▶ _Task requirements_
Scan the entries below and state how many lines contain "humidor". No other output.

(Saved entries)
[Start of section]

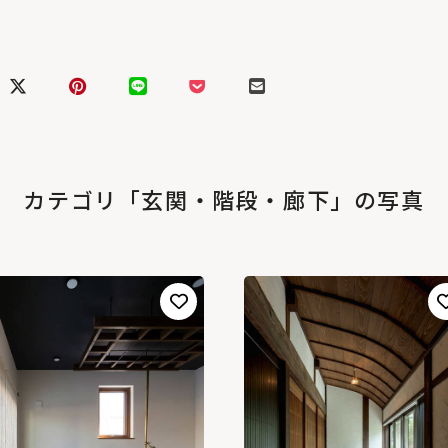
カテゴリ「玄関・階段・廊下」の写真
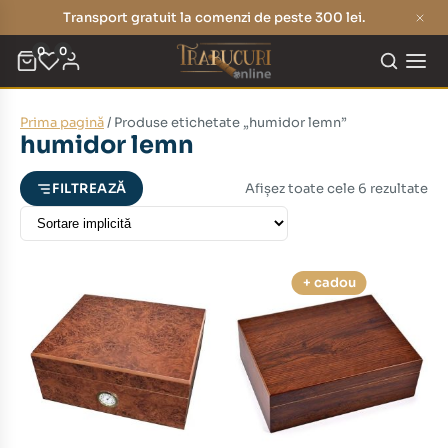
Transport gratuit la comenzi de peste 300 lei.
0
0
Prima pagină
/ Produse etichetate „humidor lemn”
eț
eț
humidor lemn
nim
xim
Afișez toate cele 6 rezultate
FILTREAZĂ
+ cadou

[End of section]

▶ _Completed exercise_
2